The task
Within the data that follows, set down exactly the lines from the one containing "401 477 23.50" through the one containing "263 127 256.52", both ends included.

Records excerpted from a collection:
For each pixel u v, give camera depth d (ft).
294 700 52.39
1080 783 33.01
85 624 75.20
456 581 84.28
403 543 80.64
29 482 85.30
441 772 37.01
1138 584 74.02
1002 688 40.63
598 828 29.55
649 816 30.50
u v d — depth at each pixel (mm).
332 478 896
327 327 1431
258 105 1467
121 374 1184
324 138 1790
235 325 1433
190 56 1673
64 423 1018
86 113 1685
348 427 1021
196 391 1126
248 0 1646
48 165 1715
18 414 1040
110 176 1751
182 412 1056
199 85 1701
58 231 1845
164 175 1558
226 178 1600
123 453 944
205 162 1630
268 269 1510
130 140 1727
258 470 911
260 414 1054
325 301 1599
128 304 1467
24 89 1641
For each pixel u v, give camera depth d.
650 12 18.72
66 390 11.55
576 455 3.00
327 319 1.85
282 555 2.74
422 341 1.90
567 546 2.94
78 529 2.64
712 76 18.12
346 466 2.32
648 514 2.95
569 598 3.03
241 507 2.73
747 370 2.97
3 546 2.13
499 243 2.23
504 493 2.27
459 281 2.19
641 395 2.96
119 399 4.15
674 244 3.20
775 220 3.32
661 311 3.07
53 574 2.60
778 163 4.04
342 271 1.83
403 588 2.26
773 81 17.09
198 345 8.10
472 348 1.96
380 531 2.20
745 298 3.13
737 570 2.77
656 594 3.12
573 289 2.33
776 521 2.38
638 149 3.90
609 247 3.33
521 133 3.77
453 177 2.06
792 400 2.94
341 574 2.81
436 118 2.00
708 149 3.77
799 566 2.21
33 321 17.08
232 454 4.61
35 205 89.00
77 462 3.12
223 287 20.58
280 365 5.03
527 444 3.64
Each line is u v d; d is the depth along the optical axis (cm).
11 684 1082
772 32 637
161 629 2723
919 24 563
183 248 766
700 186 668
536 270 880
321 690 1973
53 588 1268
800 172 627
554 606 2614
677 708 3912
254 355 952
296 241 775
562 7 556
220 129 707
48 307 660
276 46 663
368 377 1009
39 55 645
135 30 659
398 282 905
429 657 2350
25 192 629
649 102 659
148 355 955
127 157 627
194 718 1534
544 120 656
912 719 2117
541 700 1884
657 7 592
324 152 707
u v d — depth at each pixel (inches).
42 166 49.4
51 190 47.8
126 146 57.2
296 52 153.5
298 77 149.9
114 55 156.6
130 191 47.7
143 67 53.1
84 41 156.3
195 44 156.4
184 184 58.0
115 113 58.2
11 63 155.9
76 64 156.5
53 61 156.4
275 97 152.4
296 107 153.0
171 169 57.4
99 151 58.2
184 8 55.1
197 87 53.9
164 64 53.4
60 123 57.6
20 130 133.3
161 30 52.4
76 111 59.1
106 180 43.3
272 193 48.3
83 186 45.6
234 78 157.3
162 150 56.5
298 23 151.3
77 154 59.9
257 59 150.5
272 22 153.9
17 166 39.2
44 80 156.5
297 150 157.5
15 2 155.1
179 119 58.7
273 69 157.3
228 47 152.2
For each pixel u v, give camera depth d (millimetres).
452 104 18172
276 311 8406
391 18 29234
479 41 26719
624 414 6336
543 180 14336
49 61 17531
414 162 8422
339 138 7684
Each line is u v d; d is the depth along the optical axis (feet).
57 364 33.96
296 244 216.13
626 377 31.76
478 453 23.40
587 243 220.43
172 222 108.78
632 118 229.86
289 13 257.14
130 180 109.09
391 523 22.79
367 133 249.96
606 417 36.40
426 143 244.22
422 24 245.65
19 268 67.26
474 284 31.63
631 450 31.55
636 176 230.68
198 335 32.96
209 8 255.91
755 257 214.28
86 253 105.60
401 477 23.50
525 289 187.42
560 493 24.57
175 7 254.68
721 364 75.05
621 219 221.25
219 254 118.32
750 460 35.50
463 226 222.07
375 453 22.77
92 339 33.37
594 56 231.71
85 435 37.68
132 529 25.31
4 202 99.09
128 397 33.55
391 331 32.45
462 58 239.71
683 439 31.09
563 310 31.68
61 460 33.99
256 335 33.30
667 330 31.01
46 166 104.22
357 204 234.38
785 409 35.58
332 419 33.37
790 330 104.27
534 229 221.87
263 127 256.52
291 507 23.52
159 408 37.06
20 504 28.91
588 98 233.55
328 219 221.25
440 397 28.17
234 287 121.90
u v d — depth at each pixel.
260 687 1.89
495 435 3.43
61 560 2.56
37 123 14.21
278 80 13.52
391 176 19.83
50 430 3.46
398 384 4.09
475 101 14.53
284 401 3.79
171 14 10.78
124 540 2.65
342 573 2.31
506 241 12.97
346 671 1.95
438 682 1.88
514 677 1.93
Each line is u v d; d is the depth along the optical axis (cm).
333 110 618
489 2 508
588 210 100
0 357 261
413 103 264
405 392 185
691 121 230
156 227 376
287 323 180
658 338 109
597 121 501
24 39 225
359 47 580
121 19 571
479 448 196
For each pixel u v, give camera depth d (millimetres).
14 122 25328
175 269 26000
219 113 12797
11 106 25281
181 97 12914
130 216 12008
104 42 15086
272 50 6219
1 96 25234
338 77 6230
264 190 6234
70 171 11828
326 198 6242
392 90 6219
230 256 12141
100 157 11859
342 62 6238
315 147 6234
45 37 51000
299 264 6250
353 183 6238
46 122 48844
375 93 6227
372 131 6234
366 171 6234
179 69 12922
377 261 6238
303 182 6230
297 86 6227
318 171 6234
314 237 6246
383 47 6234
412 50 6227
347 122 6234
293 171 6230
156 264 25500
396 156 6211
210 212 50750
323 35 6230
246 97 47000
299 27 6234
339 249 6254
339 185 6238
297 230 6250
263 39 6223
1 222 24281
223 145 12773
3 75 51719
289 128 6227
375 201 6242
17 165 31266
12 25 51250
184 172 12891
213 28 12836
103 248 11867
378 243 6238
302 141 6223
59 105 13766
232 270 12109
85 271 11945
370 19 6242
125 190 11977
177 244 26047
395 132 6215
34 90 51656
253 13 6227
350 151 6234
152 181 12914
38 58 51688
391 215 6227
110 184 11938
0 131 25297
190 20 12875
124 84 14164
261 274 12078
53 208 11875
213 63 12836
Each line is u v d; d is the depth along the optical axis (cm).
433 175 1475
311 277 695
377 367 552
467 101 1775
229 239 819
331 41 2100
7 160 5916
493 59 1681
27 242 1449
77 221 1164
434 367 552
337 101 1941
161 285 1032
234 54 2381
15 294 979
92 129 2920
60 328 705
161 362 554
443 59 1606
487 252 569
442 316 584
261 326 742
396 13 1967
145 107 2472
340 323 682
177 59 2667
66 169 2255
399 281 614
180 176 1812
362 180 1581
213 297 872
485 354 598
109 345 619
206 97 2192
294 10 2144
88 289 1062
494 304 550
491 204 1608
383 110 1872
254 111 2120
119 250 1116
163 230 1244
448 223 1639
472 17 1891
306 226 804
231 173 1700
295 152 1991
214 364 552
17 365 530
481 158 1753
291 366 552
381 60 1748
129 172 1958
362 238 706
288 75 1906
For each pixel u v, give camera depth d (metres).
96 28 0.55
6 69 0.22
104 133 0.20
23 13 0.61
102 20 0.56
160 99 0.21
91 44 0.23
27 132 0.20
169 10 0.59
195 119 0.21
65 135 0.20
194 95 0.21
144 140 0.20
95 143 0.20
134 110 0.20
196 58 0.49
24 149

Expected output
401 477 23.50
525 289 187.42
560 493 24.57
175 7 254.68
721 364 75.05
621 219 221.25
219 254 118.32
750 460 35.50
463 226 222.07
375 453 22.77
92 339 33.37
594 56 231.71
85 435 37.68
132 529 25.31
4 202 99.09
128 397 33.55
391 331 32.45
462 58 239.71
683 439 31.09
563 310 31.68
61 460 33.99
256 335 33.30
667 330 31.01
46 166 104.22
357 204 234.38
785 409 35.58
332 419 33.37
790 330 104.27
534 229 221.87
263 127 256.52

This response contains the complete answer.